WHAT TO DO:
Go through the data below and repeat it exactly, skipping each picture.

DATASET CONTENT:
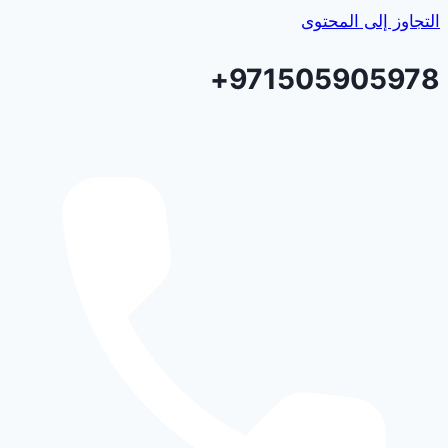
التجاوز إلى المحتوى
971505905978+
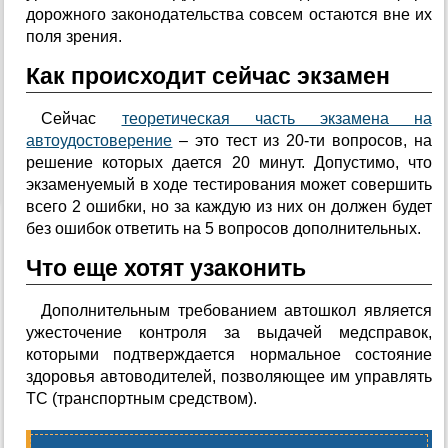
дорожного законодательства совсем остаются вне их
поля зрения.
Как происходит сейчас экзамен
Сейчас
теоретическая часть экзамена на
автоудостоверение
– это тест из 20-ти вопросов, на
решение которых дается 20 минут. Допустимо, что
экзаменуемый в ходе тестирования может совершить
всего 2 ошибки, но за каждую из них он должен будет
без ошибок ответить на 5 вопросов дополнительных.
Что еще хотят узаконить
Дополнительным требованием автошкол является
ужесточение контроля за выдачей медсправок,
которыми подтверждается нормальное состояние
здоровья автоводителей, позволяющее им управлять
ТС (транспортным средством).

SOLUTION TO THIS EXERCISE:
التجاوز إلى المحتوى
971505905978+
дорожного законодательства совсем остаются вне их
поля зрения.
Как происходит сейчас экзамен
Сейчас
теоретическая часть экзамена на
автоудостоверение
– это тест из 20-ти вопросов, на
решение которых дается 20 минут. Допустимо, что
экзаменуемый в ходе тестирования может совершить
всего 2 ошибки, но за каждую из них он должен будет
без ошибок ответить на 5 вопросов дополнительных.
Что еще хотят узаконить
Дополнительным требованием автошкол является
ужесточение контроля за выдачей медсправок,
которыми подтверждается нормальное состояние
здоровья автоводителей, позволяющее им управлять
ТС (транспортным средством).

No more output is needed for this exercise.